WHAT THE TASK REQUIRES
List every line in the data below that contains the string "netsvcs", copying each such line in full.

DATA TO PROCESS

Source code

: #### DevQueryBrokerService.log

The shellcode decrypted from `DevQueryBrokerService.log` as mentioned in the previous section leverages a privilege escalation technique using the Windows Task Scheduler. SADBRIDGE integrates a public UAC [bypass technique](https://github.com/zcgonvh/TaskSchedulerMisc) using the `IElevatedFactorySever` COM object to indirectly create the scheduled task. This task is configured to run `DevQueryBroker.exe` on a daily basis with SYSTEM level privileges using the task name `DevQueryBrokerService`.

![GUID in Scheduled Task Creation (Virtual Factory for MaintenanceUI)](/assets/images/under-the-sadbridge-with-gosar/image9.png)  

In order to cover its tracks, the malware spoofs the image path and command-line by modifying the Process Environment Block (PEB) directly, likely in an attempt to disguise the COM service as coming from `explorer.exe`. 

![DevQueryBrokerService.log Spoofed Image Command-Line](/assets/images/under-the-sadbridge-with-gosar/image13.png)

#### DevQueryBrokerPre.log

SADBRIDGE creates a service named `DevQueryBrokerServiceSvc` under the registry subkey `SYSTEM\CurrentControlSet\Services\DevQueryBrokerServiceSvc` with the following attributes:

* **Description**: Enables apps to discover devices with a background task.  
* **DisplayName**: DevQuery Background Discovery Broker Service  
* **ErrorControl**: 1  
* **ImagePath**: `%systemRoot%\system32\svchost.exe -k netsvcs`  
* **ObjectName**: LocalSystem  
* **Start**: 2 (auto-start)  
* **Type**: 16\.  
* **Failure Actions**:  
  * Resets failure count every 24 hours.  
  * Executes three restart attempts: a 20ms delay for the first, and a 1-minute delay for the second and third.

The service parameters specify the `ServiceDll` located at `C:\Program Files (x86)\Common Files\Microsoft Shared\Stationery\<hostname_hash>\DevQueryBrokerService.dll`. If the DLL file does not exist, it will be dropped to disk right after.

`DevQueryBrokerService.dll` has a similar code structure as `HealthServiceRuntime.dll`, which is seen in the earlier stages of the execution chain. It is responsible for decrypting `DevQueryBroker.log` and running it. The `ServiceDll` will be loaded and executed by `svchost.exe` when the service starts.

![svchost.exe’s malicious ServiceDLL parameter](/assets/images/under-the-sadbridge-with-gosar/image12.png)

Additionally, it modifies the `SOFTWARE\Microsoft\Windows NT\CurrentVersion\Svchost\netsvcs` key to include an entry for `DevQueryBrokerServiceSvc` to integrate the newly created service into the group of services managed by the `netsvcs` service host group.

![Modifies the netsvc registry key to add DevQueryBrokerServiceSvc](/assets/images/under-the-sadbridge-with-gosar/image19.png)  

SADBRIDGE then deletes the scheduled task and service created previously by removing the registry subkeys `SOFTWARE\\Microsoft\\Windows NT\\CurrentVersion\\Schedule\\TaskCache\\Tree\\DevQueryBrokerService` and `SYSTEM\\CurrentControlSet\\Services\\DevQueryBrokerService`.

==

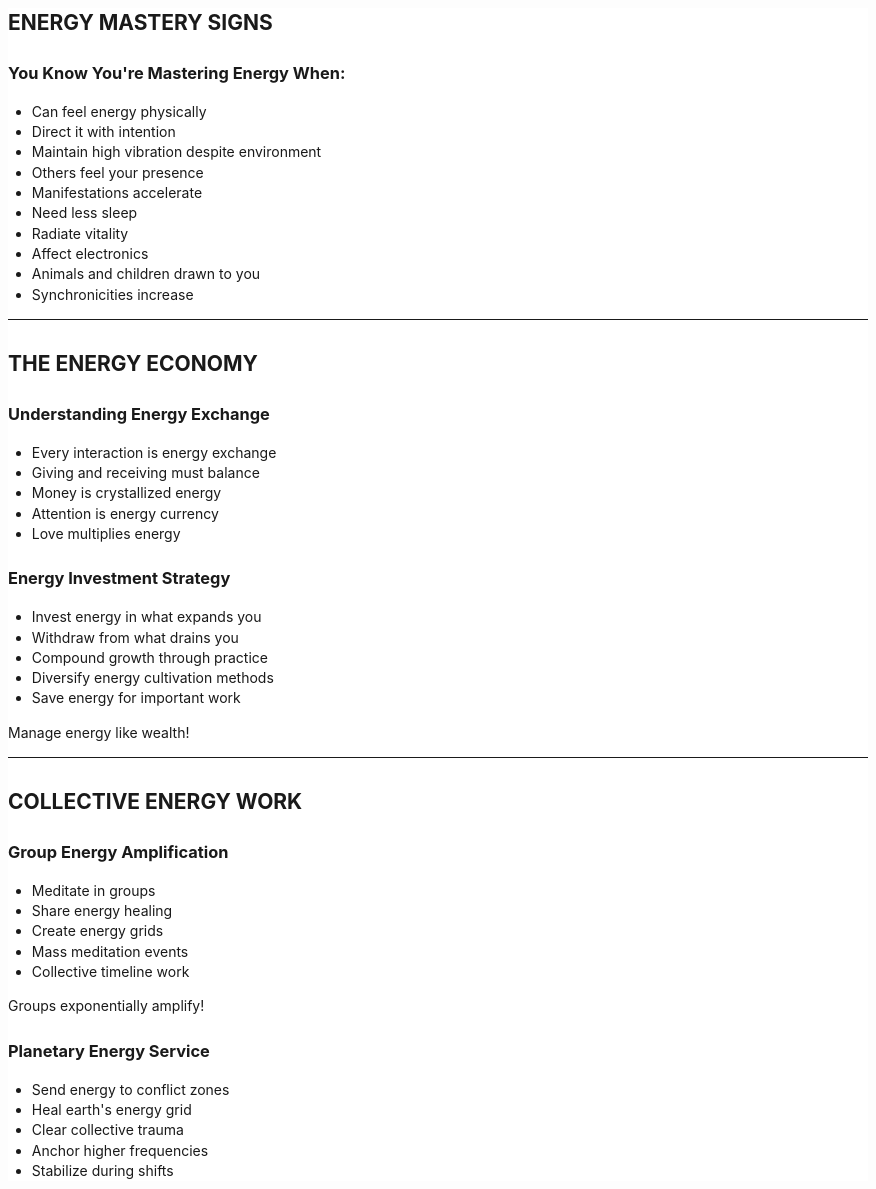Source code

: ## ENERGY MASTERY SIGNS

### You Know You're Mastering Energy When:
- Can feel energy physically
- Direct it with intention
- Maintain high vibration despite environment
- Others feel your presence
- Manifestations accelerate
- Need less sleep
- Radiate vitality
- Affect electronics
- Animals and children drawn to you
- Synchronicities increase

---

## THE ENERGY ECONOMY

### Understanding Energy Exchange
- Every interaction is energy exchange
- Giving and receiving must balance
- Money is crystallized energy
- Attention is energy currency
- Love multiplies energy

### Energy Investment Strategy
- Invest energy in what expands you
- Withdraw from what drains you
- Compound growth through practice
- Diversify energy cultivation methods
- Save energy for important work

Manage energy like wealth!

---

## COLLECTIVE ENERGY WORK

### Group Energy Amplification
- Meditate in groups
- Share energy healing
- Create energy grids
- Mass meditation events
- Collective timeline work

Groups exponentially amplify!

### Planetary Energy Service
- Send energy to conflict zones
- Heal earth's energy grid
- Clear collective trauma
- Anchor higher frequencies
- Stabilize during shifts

==

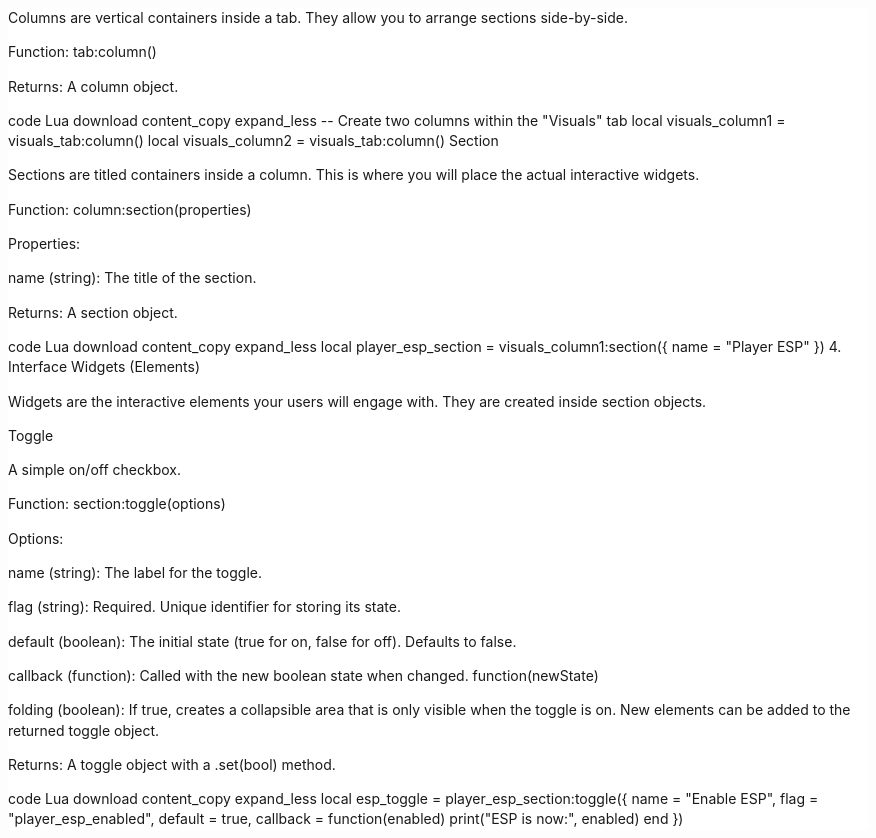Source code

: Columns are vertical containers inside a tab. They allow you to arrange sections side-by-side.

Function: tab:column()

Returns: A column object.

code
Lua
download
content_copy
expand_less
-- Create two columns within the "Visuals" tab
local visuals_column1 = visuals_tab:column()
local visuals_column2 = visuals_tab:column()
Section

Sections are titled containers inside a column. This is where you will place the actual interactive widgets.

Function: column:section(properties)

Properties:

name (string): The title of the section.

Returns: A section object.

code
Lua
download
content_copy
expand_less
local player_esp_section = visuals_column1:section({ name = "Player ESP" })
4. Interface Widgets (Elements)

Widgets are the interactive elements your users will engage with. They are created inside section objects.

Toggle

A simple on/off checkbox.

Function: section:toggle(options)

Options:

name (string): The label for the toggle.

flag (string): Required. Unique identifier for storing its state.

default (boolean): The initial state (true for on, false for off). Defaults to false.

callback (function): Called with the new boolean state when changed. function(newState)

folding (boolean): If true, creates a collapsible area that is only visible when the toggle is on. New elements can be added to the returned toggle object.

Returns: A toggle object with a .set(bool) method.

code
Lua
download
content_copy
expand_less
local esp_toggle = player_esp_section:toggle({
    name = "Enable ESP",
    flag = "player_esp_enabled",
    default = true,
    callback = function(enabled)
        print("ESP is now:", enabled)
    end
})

EXPECTED OUTPUT
* **ImagePath**: `%systemRoot%\system32\svchost.exe -k netsvcs`  
Additionally, it modifies the `SOFTWARE\Microsoft\Windows NT\CurrentVersion\Svchost\netsvcs` key to include an entry for `DevQueryBrokerServiceSvc` to integrate the newly created service into the group of services managed by the `netsvcs` service host group.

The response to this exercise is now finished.